In Fig. 2, we show that the gamma and beta probes are useful for detecting positron emissions from tissue with tumor and that these counts are distinct from background counts obtained over normal liver tissue. Interestingly, the counts obtained correlate with increasing amounts of tumor, as seen on H&E staining, suggesting that the probes are reliable and able to differentiate tumor-containing tissue from normal tissue.

Data from Fig. 3 show a representative patient with a clear cell renal cell carcinoma, using the G250-labeled antibody specific for clear cell renal carcinoma [7], again demonstrating the relative ability of the gamma and beta probes to detect sites of tumor over necrotic sites and viable sites, in comparison to normal renal parenchyma. Beta counts were able to differentiate necrotic from viable tumor, whereas gamma probes were not, due to the scatter from nearby viable tumor contributing to the gamma probe signal.
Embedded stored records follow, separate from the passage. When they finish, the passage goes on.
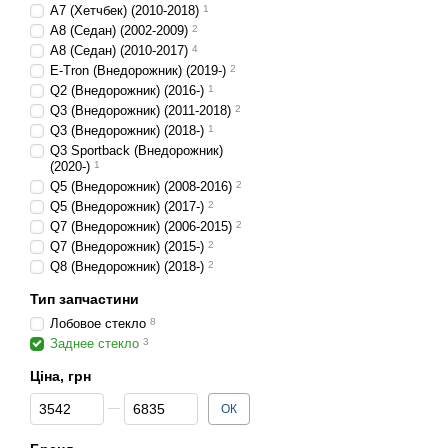
A7 (Хетчбек) (2010-2018)
1
A8 (Седан) (2002-2009)
2
A8 (Седан) (2010-2017)
4
E-Tron (Внедорожник) (2019-)
2
Q2 (Внедорожник) (2016-)
1
Q3 (Внедорожник) (2011-2018)
2
Q3 (Внедорожник) (2018-)
1
Q3 Sportback (Внедорожник)
(2020-)
1
Q5 (Внедорожник) (2008-2016)
2
Q5 (Внедорожник) (2017-)
2
Q7 (Внедорожник) (2006-2015)
2
Q7 (Внедорожник) (2015-)
2
Q8 (Внедорожник) (2018-)
2
Тип запчастини
Лобовое стекло
8
Заднее стекло
3
Ціна, грн
Від Ціна, грн
До Ціна, грн
ОК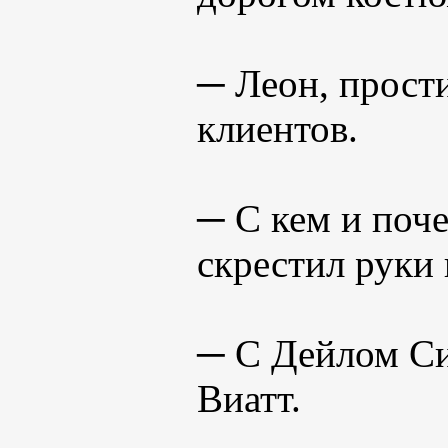
─ Леон, прости
клиентов.
─ С кем и поче
скрестил руки 
─ С Дейлом Си
Виатт.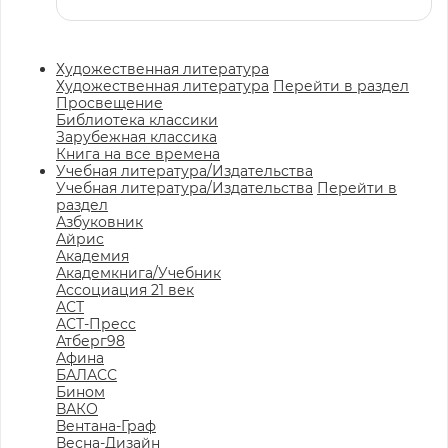
Художественная литература
Художественная литература
Перейти в раздел
Просвещение
Библиотека классики
Зарубежная классика
Книга на все времена
Учебная литература/Издательства
Учебная литература/Издательства
Перейти в
раздел
Азбуковник
Айрис
Академия
Академкнига/Учебник
Ассоциация 21 век
АСТ
АСТ-Пресс
Атберг98
Афина
БАЛАСС
Бином
ВАКО
Вентана-Граф
Весна-Дизайн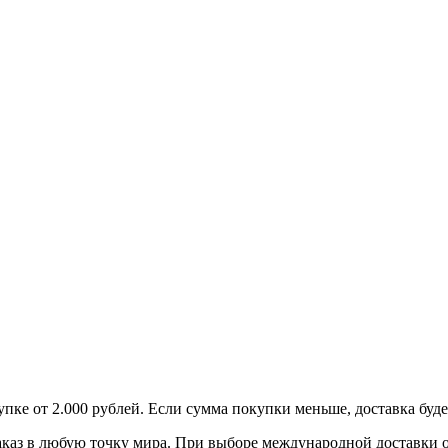
пке от 2.000 рублей. Если сумма покупки меньше, доставка буде
аказ в любую точку мира. При выборе международной доставки о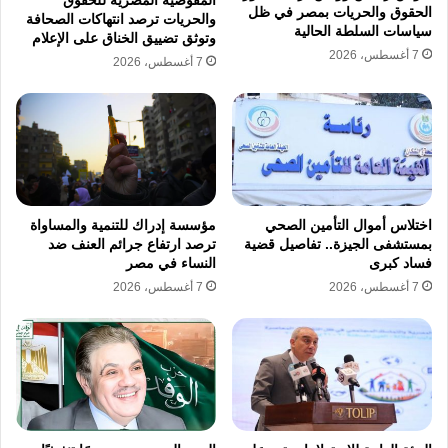
الحقوق والحريات بمصر في ظل
والحريات ترصد انتهاكات الصحافة
سياسات السلطة الحالية
وتوثق تضييق الخناق على الإعلام
7 أغسطس، 2026
7 أغسطس، 2026
اختلاس أموال التأمين الصحي
مؤسسة إدراك للتنمية والمساواة
بمستشفى الجيزة.. تفاصيل قضية
ترصد ارتفاع جرائم العنف ضد
فساد كبرى
النساء في مصر
7 أغسطس، 2026
7 أغسطس، 2026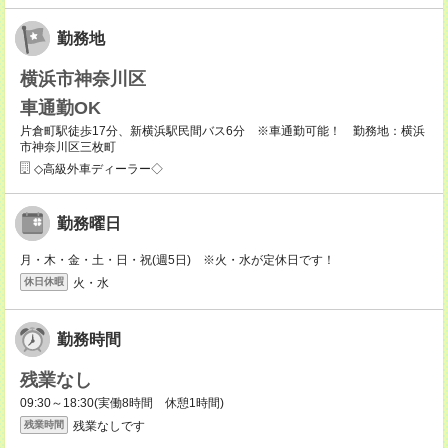
勤務地
横浜市神奈川区
車通勤OK
片倉町駅徒歩17分、新横浜駅民間バス6分 ※車通勤可能！ 勤務地：横浜
市神奈川区三枚町
◇高級外車ディーラー◇
勤務曜日
月・木・金・土・日・祝(週5日) ※火・水が定休日です！
火・水
休日休暇
勤務時間
残業なし
09:30～18:30(実働8時間 休憩1時間)
残業なしです
残業時間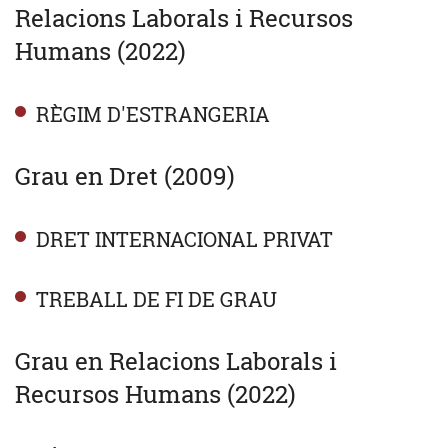
Relacions Laborals i Recursos
Humans (2022)
RÈGIM D'ESTRANGERIA
Grau en Dret (2009)
DRET INTERNACIONAL PRIVAT
TREBALL DE FI DE GRAU
Grau en Relacions Laborals i
Recursos Humans (2022)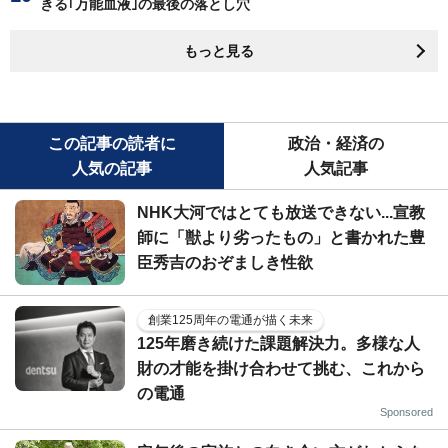
きる｢万能血液｣の最後の落とし穴
もっと見る
この記事の読者に
政治・経済の
人気の記事
人気記事
NHK大河ではとても放送できない...宣教
師に「獣より劣ったもの」と書かれた豊
臣秀吉のおぞましき性欲
創業125周年の電通が描く未来
125年磨き続けた課題解決力。多様な人
財の才能を掛け合わせて挑む、これから
の電通
Sponsored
Figure 4 demonstrates the correlation between the counts from gamma and beta probes from the tumor sites of the four patients studied. This is an important observation, since it connects the photon signal, which forms the basis of the PET image, with the intraoperative signal detected by both gamma and beta probes. Clearly, further studies with more patients will need to fully confirm the findings from this pilot study.

Lastly, the specificity of the gamma and beta probes, i.e., the ability to differentiate between viable tumor from background nontumor or necrotic tissue, was evaluated by the ratio of counts for each probe between tumor and background for all four patients studied. For both patients with colorectal carcinoma metastases, the tumor/background ratio was five for the beta probe, compared to only 2.5 for the gamma probe, suggesting a potential advantage for the beta detector. However, there was no significant difference in the ratio of tumor/background counts for the two probes compared in the two renal cell carcinoma patients.

In summary, this pilot study demonstrates for the first time the feasibility of intraoperative beta probes, with a potential advantage for selected tumor deposits over conventional gamma-type probes. If further studies confirm this finding, then the utility of real-time intraoperative beta detectors may improve the sensitivity of tumor detection beyond that of conventional PET scans, where the limit of detectable is approximately 6–10 mm. We have yet to establish the lowest detectable limit of beta intraoperative probes in vivo, but this study is underway. Further studies of this promising technology are warranted and will establish the role of handheld PET probes in the resection of cancer.